▶ _TASK REQUIREMENTS_: Somewhere below, one line contains "付费高级版16美元每月，支持每月检测和扫描30万字，" and a later line contains "L A 430 T Analog Profesyonel El Telsizi". Output those two lines and everything between them exactly, and nothing else.
┄┄┄┄┄┄┄┄┄┄
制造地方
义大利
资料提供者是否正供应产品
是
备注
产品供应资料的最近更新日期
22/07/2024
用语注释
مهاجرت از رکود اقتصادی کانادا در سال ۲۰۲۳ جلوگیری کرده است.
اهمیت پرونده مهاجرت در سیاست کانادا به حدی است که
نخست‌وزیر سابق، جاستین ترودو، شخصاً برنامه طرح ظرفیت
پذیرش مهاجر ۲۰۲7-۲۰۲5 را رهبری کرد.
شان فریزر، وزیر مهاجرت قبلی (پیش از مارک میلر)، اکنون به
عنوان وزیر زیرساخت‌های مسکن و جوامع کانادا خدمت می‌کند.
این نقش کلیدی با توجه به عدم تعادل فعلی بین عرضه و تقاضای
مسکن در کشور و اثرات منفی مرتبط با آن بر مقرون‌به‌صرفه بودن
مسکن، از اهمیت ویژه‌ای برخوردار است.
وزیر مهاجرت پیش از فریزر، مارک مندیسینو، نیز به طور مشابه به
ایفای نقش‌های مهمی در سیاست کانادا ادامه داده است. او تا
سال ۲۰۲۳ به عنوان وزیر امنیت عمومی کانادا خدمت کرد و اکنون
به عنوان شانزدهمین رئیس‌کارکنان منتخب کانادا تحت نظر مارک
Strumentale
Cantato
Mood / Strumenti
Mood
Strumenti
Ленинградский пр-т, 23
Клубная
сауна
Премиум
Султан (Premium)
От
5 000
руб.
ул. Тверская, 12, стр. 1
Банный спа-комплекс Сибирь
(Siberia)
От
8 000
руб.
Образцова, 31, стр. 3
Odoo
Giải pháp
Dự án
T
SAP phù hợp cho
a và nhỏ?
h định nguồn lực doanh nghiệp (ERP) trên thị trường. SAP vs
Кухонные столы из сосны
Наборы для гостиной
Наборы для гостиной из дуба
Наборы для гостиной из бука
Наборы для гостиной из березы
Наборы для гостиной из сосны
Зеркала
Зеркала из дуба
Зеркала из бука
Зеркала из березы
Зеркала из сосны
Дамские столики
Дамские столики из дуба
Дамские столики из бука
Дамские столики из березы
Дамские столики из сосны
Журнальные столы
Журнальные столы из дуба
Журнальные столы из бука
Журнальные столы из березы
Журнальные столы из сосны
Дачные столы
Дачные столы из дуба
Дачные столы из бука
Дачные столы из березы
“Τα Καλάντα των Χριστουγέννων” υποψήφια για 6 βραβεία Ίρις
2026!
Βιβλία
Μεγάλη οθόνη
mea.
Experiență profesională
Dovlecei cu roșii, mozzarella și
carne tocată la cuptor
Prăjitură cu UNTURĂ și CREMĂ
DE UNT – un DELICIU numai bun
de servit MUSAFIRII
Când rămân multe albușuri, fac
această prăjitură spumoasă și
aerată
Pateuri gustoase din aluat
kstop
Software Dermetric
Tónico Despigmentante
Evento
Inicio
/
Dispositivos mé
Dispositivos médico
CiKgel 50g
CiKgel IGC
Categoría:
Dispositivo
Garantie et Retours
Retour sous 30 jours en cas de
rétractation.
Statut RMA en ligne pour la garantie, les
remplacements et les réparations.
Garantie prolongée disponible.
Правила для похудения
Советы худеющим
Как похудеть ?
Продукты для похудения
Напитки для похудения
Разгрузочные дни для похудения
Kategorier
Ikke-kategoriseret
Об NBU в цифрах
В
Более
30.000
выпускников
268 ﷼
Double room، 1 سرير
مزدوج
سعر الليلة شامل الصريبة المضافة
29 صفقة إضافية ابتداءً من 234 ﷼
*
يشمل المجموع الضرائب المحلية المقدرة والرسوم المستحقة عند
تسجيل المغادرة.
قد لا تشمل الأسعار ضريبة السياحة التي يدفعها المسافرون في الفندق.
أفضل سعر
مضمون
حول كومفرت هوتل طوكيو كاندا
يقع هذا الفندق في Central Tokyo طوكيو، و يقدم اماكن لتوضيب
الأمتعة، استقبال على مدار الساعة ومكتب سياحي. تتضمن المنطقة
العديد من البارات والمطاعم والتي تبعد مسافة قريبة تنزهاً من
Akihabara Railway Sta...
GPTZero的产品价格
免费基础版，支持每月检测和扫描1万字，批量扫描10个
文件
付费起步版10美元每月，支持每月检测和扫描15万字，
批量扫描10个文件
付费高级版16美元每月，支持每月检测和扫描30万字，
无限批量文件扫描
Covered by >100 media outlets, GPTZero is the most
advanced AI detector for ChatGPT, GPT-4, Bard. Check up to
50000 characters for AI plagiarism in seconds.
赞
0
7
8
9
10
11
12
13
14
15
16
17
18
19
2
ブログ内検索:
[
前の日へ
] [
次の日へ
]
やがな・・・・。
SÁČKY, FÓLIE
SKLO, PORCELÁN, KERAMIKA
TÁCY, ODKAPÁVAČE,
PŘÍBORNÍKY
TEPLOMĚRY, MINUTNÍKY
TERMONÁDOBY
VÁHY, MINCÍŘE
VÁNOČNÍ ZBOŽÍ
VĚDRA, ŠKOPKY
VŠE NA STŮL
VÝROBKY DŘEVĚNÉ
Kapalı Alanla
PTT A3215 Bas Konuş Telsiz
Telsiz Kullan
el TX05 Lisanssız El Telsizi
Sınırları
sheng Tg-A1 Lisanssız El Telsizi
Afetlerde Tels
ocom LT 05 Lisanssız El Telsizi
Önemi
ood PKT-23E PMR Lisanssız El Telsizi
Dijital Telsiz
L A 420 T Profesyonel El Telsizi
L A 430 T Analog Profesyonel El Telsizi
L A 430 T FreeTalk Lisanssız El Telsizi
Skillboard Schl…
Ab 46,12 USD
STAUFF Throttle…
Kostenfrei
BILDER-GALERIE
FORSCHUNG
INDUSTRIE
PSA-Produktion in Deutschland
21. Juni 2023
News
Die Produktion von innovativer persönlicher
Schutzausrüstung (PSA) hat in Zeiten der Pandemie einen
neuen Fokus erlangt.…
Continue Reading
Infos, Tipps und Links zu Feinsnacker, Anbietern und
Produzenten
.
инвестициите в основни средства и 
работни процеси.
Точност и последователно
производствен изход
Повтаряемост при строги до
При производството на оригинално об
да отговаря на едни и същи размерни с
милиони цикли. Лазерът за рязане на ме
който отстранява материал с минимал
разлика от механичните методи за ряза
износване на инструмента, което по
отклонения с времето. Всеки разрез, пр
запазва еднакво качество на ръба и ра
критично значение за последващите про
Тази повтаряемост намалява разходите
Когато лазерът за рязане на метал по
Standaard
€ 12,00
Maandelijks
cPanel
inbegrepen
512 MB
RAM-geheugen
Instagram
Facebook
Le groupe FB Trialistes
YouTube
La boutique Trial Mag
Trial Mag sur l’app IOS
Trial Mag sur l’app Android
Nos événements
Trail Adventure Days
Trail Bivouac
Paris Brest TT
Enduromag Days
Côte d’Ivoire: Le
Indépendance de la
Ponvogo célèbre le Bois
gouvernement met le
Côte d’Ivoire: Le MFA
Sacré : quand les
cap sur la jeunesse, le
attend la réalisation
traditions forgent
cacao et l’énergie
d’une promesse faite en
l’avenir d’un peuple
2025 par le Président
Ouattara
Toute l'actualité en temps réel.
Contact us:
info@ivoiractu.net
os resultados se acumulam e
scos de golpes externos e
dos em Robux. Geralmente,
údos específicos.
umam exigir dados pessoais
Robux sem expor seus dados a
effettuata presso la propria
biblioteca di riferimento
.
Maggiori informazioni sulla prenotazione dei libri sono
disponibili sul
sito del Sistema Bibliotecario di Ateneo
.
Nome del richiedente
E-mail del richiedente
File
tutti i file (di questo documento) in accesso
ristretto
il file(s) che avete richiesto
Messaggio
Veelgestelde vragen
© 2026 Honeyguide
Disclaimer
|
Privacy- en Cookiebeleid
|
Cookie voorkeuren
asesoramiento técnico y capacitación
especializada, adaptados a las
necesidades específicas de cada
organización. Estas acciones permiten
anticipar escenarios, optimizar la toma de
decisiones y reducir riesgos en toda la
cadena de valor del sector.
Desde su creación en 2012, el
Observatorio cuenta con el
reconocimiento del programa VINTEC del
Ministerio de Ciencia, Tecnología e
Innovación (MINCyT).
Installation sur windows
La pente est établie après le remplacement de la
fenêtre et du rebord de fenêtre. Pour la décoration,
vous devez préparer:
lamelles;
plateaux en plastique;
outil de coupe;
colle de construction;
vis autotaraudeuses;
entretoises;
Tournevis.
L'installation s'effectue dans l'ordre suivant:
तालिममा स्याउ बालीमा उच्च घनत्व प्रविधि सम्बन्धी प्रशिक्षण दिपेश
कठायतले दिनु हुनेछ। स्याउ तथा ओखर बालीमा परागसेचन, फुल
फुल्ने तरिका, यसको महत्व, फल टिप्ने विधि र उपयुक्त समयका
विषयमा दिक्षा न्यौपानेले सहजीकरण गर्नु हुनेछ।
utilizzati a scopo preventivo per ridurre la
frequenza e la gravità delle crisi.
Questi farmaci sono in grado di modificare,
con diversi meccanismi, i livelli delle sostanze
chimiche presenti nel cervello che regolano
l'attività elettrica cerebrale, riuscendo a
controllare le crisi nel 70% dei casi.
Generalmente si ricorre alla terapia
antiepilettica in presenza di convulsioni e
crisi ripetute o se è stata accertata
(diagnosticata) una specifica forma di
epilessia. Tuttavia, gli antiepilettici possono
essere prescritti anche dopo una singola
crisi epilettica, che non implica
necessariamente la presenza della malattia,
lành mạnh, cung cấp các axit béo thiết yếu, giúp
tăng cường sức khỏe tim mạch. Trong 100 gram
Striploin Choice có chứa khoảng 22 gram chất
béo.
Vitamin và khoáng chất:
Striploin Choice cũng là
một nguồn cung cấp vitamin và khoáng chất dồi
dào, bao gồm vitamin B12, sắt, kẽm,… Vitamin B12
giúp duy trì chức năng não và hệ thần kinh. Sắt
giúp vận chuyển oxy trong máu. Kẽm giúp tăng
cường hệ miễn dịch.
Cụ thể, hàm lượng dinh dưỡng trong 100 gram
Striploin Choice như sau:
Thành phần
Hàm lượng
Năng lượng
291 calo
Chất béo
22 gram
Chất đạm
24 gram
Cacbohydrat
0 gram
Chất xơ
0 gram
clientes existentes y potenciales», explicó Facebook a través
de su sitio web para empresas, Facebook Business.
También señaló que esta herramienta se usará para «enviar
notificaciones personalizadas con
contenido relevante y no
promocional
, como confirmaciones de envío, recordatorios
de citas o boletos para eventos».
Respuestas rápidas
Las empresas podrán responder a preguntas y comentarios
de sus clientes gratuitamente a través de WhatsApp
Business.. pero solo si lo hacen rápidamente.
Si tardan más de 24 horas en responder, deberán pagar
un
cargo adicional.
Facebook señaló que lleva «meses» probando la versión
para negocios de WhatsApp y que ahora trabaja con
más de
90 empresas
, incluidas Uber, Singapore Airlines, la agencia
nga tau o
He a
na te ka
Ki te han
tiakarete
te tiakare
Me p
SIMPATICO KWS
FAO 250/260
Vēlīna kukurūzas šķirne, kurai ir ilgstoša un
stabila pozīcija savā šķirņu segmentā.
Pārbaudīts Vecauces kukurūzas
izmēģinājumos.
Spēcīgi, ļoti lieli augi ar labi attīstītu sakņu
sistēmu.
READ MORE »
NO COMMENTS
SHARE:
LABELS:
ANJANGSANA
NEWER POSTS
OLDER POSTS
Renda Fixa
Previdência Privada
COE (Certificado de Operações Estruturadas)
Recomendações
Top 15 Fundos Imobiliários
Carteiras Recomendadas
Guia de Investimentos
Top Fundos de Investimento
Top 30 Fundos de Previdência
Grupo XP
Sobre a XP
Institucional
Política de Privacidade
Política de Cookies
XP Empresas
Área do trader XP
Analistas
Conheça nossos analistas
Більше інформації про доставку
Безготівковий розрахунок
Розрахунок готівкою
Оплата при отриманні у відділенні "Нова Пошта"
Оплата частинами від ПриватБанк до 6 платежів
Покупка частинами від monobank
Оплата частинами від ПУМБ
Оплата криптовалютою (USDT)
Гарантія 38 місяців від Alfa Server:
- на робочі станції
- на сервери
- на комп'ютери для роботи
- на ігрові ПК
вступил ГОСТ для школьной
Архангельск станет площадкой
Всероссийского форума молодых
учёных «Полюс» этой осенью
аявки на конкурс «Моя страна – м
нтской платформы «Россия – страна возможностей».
┄┄┄┄┄┄┄┄┄┄
▶ _EXPECTED ANSWER_:
付费高级版16美元每月，支持每月检测和扫描30万字，
无限批量文件扫描
Covered by >100 media outlets, GPTZero is the most
advanced AI detector for ChatGPT, GPT-4, Bard. Check up to
50000 characters for AI plagiarism in seconds.
赞
0
7
8
9
10
11
12
13
14
15
16
17
18
19
2
ブログ内検索:
[
前の日へ
] [
次の日へ
]
やがな・・・・。
SÁČKY, FÓLIE
SKLO, PORCELÁN, KERAMIKA
TÁCY, ODKAPÁVAČE,
PŘÍBORNÍKY
TEPLOMĚRY, MINUTNÍKY
TERMONÁDOBY
VÁHY, MINCÍŘE
VÁNOČNÍ ZBOŽÍ
VĚDRA, ŠKOPKY
VŠE NA STŮL
VÝROBKY DŘEVĚNÉ
Kapalı Alanla
PTT A3215 Bas Konuş Telsiz
Telsiz Kullan
el TX05 Lisanssız El Telsizi
Sınırları
sheng Tg-A1 Lisanssız El Telsizi
Afetlerde Tels
ocom LT 05 Lisanssız El Telsizi
Önemi
ood PKT-23E PMR Lisanssız El Telsizi
Dijital Telsiz
L A 420 T Profesyonel El Telsizi
L A 430 T Analog Profesyonel El Telsizi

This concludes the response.